Tensor product of two quotient modules

Solution 1:

One way is to show that $M \otimes N$ modulo the the submodule $P$ generated by $m' \otimes n$ and $m \otimes n'$ (with $m' \in M', m \in M, n' \in N', n \in N$) directly satisfies the same universal property as $M/M' \otimes N/N'$.

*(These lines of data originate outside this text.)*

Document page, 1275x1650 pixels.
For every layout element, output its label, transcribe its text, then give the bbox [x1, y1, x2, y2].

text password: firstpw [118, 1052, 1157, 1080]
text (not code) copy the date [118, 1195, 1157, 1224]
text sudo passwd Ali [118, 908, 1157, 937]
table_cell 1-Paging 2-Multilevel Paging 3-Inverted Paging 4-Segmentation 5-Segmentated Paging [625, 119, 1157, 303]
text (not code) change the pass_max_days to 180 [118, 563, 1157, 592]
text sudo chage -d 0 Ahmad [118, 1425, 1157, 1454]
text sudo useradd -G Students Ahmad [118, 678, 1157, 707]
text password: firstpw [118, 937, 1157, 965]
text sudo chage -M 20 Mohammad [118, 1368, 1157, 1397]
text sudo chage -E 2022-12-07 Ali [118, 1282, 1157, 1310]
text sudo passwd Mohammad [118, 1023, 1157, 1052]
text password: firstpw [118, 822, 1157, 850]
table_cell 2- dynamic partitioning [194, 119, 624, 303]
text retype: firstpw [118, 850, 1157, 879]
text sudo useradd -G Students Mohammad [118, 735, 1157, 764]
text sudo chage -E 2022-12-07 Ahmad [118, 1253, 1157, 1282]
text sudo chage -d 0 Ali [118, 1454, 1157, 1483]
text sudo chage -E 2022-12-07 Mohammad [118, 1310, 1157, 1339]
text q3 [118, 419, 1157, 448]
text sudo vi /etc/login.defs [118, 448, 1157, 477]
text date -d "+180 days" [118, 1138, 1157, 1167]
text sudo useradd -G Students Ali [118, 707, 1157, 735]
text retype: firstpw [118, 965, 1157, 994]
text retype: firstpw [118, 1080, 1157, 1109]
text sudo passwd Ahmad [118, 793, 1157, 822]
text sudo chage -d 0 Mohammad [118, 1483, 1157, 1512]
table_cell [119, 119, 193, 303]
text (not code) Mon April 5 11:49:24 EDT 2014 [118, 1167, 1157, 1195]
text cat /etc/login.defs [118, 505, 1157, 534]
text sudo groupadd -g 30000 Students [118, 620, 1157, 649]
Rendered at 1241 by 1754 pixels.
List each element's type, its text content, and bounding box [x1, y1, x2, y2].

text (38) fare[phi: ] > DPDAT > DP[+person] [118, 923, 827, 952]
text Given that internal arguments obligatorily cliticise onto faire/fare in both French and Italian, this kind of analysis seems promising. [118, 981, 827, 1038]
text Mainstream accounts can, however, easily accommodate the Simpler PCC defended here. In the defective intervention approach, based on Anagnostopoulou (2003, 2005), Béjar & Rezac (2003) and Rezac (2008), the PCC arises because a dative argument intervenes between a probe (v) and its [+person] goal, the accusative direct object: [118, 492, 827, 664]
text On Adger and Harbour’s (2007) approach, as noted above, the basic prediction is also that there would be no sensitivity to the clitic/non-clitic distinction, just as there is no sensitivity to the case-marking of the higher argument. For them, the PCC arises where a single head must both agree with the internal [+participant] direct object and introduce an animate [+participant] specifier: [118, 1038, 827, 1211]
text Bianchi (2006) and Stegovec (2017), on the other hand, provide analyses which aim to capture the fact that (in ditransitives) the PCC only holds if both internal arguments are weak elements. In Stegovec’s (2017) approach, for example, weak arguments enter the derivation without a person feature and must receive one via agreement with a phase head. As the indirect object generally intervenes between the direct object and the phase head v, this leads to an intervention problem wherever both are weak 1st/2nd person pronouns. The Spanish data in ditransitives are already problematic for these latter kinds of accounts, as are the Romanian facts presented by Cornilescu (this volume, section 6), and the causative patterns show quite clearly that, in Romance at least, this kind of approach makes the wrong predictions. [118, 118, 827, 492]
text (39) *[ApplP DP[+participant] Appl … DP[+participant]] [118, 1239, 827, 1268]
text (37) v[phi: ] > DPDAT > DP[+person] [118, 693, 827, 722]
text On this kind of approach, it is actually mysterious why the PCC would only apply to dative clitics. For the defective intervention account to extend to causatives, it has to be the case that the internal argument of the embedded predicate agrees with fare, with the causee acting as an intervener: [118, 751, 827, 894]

You have a well defined $A$-bilinear map $j: M/M' \times N/N' \rightarrow (M \otimes N)/P$ given by

$$(m+M',n+N') \mapsto m \otimes n + P$$

Suppose $Q$ is an $A$-module, and $f: M/M' \times N/N' \rightarrow Q$ is $A$-bilinear. I claim that there exists a unique $A$-module homomorphism $\phi: (M\otimes N)/P \rightarrow Q$ such that $\phi \circ j = f$. The uniqueness of the tensor product will then guarantee you an isomorphism $M/M' \otimes N/N' \rightarrow (M \otimes N)/P$ such that $(m +M') \otimes (n+N') \mapsto m \otimes n + P$.

The map $M \times N \rightarrow Q, (m,n) \mapsto f(m + M',n + N')$ is certainly $A$-bilinear, so there exists a unique $A$-linear map $\psi: M \otimes N \rightarrow Q$ given on generators by $\psi(m\otimes n) = f(m+M',n+N')$. Also, for any $m' \in M', n' \in N$ you have

$$\psi(m' \otimes n) = f(m' + M',n + N') = f(0 + M', n+ N') = 0$$

$$\psi(m \otimes n') = f(m + M', n' + N') = f(m+M',0+N') = 0$$

so $P$ is contained in the kernel of $\psi$. Therefore the $A$-module homomorphism $\phi: (M \otimes N)/P \rightarrow Q$ defined by $\phi(x + P) = \psi(x)$ is well defined.

Now $\phi$ does what is required:

$$\phi \circ j(m+M',n+N') = \phi(m\otimes n + P) = \psi(m \otimes n) = j(m+M',n+N')$$

and the uniqueness of $\phi$ is easily seen from the uniqueness of $\psi$.